The Jan Mayen Microcontinent is a fragment of continental crust within the oceanic part of the western Eurasian Plate lying northeast of Iceland. At the onset of separation between the Greenland and Eurasian plates 55 million years ago, it formed part of the eastern margin of the Greenland Plate. Propagation of a new spreading center from the Reykjanes Ridge separated this microcontinent from the Greenland Plate. For a short period it formed a microplate, until the Aegir Ridge became inactive, after which it formed part of the Eurasian Plate. The island of Jan Mayen is a much younger feature, formed of volcanic rock, built up at the northernmost tip of the microcontinent.
The microcontinent extends about 500 km southwards from the Jan Mayen fracture zone. It is up to 160 km wide. The Jan Mayen Ridge separates the Norwegian Sea (the Norway Basin) from the Greenland Sea.

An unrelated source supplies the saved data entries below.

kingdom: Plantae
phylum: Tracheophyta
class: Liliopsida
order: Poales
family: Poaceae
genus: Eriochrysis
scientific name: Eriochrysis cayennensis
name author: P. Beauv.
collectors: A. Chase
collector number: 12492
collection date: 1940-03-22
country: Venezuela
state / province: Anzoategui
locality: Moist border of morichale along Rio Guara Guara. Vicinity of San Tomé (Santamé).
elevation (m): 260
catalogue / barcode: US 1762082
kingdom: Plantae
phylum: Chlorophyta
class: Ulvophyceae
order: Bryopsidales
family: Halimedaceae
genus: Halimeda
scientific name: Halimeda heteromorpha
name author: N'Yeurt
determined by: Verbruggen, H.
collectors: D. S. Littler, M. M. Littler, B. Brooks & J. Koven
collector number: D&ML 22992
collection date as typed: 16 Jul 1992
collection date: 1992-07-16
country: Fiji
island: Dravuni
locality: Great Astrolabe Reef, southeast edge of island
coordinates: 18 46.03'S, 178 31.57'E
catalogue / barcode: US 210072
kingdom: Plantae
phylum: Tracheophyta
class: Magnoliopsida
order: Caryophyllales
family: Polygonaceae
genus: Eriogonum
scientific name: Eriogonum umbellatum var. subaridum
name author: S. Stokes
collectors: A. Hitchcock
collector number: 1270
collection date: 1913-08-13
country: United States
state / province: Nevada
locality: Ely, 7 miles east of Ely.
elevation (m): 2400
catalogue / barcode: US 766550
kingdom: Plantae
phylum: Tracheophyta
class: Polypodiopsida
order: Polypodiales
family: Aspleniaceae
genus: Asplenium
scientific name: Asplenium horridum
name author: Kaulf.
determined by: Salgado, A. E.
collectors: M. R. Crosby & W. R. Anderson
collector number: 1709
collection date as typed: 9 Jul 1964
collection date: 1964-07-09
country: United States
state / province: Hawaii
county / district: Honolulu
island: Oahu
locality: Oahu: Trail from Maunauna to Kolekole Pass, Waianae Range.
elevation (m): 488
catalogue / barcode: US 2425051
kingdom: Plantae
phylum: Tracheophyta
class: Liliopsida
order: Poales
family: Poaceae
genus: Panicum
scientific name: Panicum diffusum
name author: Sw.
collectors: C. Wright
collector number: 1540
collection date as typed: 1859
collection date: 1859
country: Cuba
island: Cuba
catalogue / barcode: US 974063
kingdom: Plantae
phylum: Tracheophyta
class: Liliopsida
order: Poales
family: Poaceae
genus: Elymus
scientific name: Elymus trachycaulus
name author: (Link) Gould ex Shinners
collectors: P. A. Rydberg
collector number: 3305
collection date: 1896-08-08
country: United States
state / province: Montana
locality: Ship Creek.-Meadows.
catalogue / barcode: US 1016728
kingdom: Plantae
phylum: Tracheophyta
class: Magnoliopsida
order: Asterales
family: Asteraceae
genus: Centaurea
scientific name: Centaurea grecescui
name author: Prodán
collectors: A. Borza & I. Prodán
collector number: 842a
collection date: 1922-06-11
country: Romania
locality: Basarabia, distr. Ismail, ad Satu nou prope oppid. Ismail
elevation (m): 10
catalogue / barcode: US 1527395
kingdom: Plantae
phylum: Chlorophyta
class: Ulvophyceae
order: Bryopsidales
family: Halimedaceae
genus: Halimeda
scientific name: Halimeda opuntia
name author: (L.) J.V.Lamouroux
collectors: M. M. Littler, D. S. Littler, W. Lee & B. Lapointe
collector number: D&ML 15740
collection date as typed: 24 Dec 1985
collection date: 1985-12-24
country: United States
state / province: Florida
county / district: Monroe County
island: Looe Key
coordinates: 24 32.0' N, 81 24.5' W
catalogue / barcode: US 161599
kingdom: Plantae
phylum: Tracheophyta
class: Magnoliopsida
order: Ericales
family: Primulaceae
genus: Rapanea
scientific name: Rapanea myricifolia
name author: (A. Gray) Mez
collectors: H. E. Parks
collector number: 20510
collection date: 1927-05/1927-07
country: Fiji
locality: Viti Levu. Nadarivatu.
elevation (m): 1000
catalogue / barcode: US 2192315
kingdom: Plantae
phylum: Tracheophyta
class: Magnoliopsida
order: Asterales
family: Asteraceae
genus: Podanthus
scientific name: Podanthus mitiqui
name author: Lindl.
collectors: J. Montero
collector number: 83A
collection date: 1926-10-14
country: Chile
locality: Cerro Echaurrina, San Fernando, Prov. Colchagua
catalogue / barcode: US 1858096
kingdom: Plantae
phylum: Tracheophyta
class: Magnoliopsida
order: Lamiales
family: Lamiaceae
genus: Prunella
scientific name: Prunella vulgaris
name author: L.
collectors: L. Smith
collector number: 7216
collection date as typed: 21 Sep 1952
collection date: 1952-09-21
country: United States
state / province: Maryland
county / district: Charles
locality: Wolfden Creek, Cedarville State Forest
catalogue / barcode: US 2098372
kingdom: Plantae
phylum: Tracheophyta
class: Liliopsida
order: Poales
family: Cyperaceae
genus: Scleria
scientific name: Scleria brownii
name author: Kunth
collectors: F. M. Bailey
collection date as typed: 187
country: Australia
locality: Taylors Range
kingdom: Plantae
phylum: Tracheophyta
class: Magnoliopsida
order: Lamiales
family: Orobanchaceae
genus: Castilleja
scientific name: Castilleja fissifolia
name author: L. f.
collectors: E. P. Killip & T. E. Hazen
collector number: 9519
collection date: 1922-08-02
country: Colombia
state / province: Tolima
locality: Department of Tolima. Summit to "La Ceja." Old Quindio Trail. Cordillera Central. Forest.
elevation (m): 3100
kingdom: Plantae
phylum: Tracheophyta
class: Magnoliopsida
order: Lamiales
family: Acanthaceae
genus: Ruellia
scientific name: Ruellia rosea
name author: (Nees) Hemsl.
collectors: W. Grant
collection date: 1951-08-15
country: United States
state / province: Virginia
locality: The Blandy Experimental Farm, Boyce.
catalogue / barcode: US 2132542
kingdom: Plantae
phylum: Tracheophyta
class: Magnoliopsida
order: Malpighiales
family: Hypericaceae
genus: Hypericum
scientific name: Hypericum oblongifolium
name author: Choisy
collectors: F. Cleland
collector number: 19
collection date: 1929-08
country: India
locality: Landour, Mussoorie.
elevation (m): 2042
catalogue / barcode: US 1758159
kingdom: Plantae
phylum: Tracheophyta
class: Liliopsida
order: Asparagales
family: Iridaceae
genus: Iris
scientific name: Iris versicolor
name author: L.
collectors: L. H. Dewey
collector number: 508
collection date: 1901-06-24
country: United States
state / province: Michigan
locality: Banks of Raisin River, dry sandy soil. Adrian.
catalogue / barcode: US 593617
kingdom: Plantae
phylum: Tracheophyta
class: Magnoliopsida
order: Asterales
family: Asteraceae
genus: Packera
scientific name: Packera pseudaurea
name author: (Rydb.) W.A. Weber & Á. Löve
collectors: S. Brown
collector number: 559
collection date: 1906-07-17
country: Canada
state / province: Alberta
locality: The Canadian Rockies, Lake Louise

The microcontinent was identified originally on the basis of being a bathymetric high, a positive free-air gravity anomaly and due to the lack of magnetic anomalies, all indicating that it consisted of continental crust. This interpretation has been confirmed using wide-angle seismic reflection and refraction data, coupled with standard normal incidence seismic reflection data.
The microcontinent consists of the prominent bathymetric high, the Jan Mayen Ridge and several subsidiary ridges and intervening basins towards the south and west. Investigations using seismic reflection and refraction data have identified two passive margin sequences on the two sides of the microcontinent. Faults mapped on seismic reflection data are roughly N-S trending in the northern part becoming SW-NE trending to the south. The crustal thickness reaches a maximum of 16 km on the eastern side of the main ridge.
At the time of the initial break-up along the North Atlantic margin (Aegir Ridge in this area), the Jan Mayen Microcontinent formed part of the passive margin developed along the East Greenland margin.
Towards the end of the Eocene period, at about the time marked by chron 17 (Middle to Late Eocene) a new spreading centre began to propagate northeastwards from the Reykjanes Ridge, forming the Kolbeinsey Ridge. During the period when both the Kolbeinsey and Aegir ridges were active, the microcontinent underwent a 30°–50° anti-clockwise rotation. This was caused by the northeastward propagation of the Kolbeinsey Ridge, with simultaneous reduction in the rate of spreading at the southwestern end of the Aegir Ridge. An alternative but challenged model involves no rotation but the development of several short-lived fracture zones cutting through the microcontinent. With both ridges active the microcontinent was also temporarily a microplate.
The Kolbeinsey Ridge reached the Jan Mayen Fracture Zone and therefore linked up to the Mohns Ridge, at about chron 6 (Late Oligocene to Early Miocene). At this time activity on the Aegir Ridge died away and the microcontinent became part of the Eurasian Plate. The northern end of the microcontinent was affected by renewed displacement on the Jan Mayen Fracture Zone. The volcanic island of Jan Mayen only formed in the Pleistocene, possibly related to a hotspot, known as the Jan Mayen hotspot, at the triple junction at the end of the Mohns Ridge.
The area around the microcontinent has recently become open for licensing for hydrocarbon exploration. Licenses in the southern part, known as the northern Dreki area, have been offered by the National Energy Authority for the Icelandic government and the northern area is being assessed for future petroleum activity by the Norwegian Petroleum Directorate.